Khai Bang Rachan (ค่ายบางระจัน, /th/) is a district (amphoe) of Sing Buri province, central Thailand.

==History==
In 1966 the government renovated Khai Bang Rachan (Camp Bang Rachan). They agreed to establish a new district to commemorate the battle at Bang Rachan. The area was thus separated from Bang Rachan district and became a minor district (king amphoe) on 1 February 1972, then consisting of five sub-districts. It was upgraded to a full district in 1976. The sixth sub-district, Nong Krathum, was created in 1980.

==Geography==
Neighboring districts are (from the north clockwise): Bang Rachan, Mueang Sing Buri and Tha Chang of Sing Buri Province, Sawaeng Ha of Ang Thong province, and Doem Bang Nang Buat of Suphanburi province.

== Administration ==

=== Central administration ===
Khai Bang Rachan is divided into six sub-districts (tambons), which are further subdivided into 59 administrative villages (mubans).

| No. | Name | Thai | Villages | Pop. |
|---|---|---|---|---|
| 01. | Pho Thale | โพทะเล | 08 | 4,661 |
| 02. | Bang Rachan | บางระจัน | 11 | 7,382 |
| 03. | Pho Sangkho | โพสังโฆ | 14 | 6,756 |
| 04. | Tha Kham | ท่าข้าม | 14 | 4,472 |
| 05. | Kho Sai | คอทราย | 06 | 2,526 |
| 06. | Nong Krathum | หนองกระทุ่ม | 06 | 2,519 |

=== Local administration ===
There is one sub-district municipality (thesaban tambon) in the district:
- Pho Sangkho (Thai: เทศบาลตำบลโพสังโฆ) consisting of parts of sub-district Pho Sangkho.

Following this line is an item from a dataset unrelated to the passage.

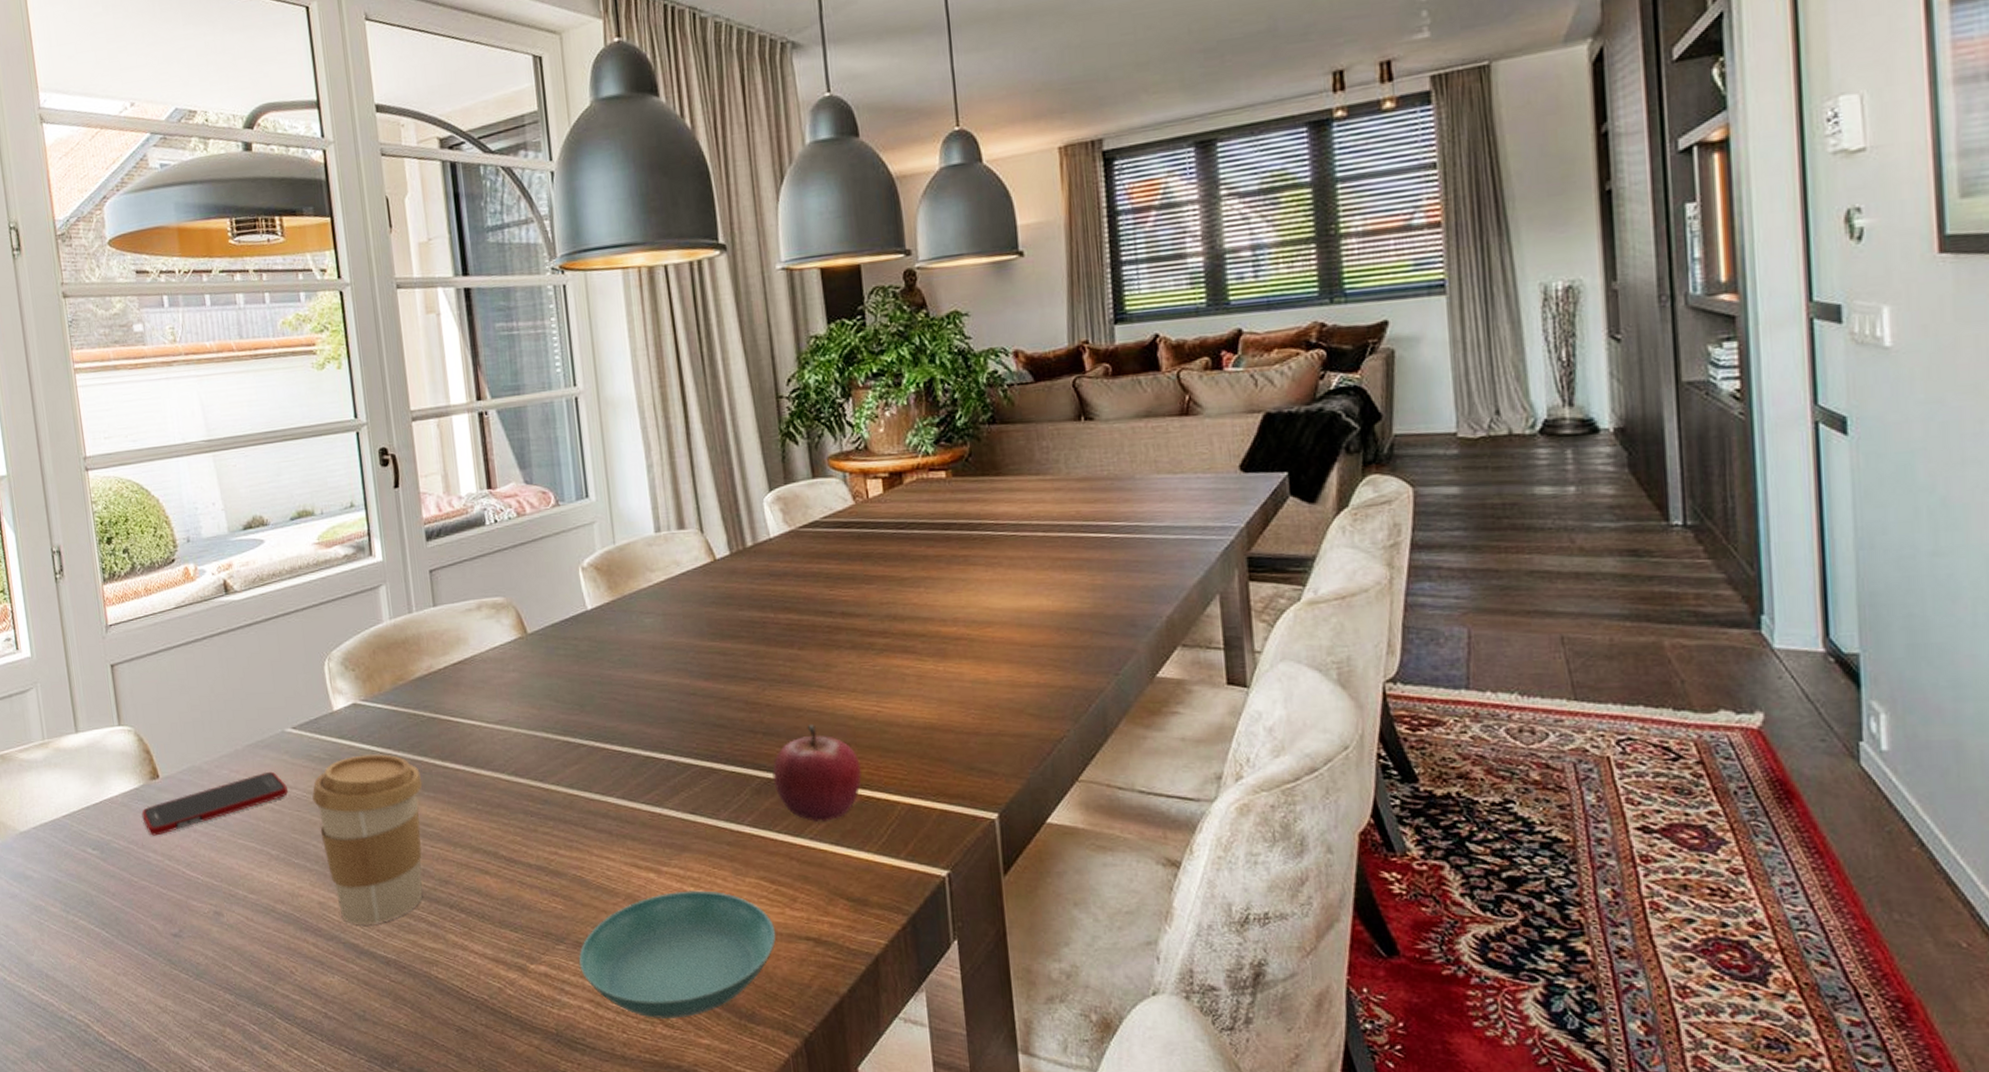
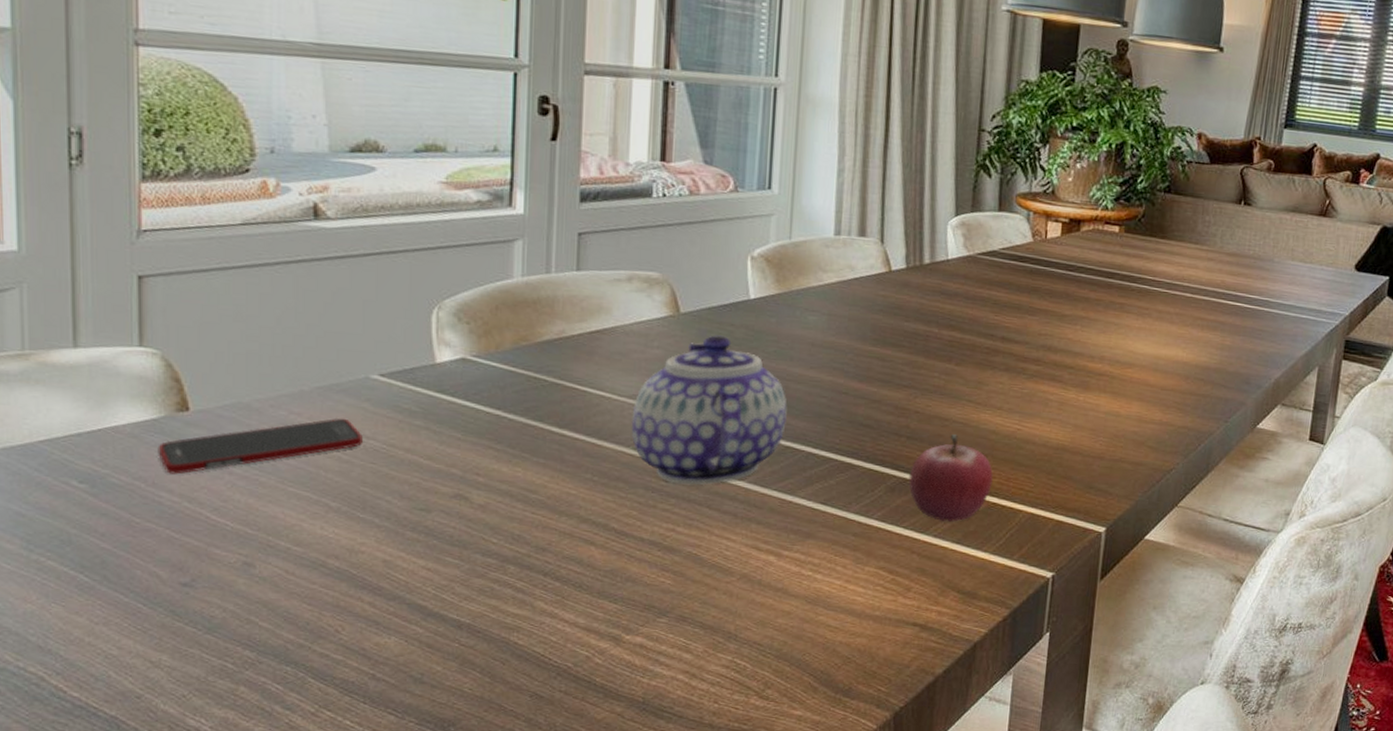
coffee cup: present [312,754,423,924] -> none [394,412,533,587]
teapot: none [501,650,643,806] -> present [631,335,787,485]
saucer: present [579,890,776,1020] -> none [680,574,886,692]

There are six sub-district administrative organizations (SAO) in the district:
- Pho Thale (Thai: องค์การบริหารส่วนตำบลโพทะเล) consisting of sub-district Pho Thale.
- Khai Bang Rachan (Thai: องค์การบริหารส่วนตำบลค่ายบางระจัน) consisting of sub-district Bang Rachan.
- Pho Sangkho (Thai: องค์การบริหารส่วนตำบลโพสังโฆ) consisting of parts of sub-district Pho Sangkho.
- Tha Kham (Thai: องค์การบริหารส่วนตำบลท่าข้าม) consisting of sub-district Tha Kham.
- Kho Sai (Thai: องค์การบริหารส่วนตำบลคอทราย) consisting of sub-district Kho Sai.
- Nong Krathum (Thai: องค์การบริหารส่วนตำบลหนองกระทุ่ม) consisting of sub-district Nong Krathum.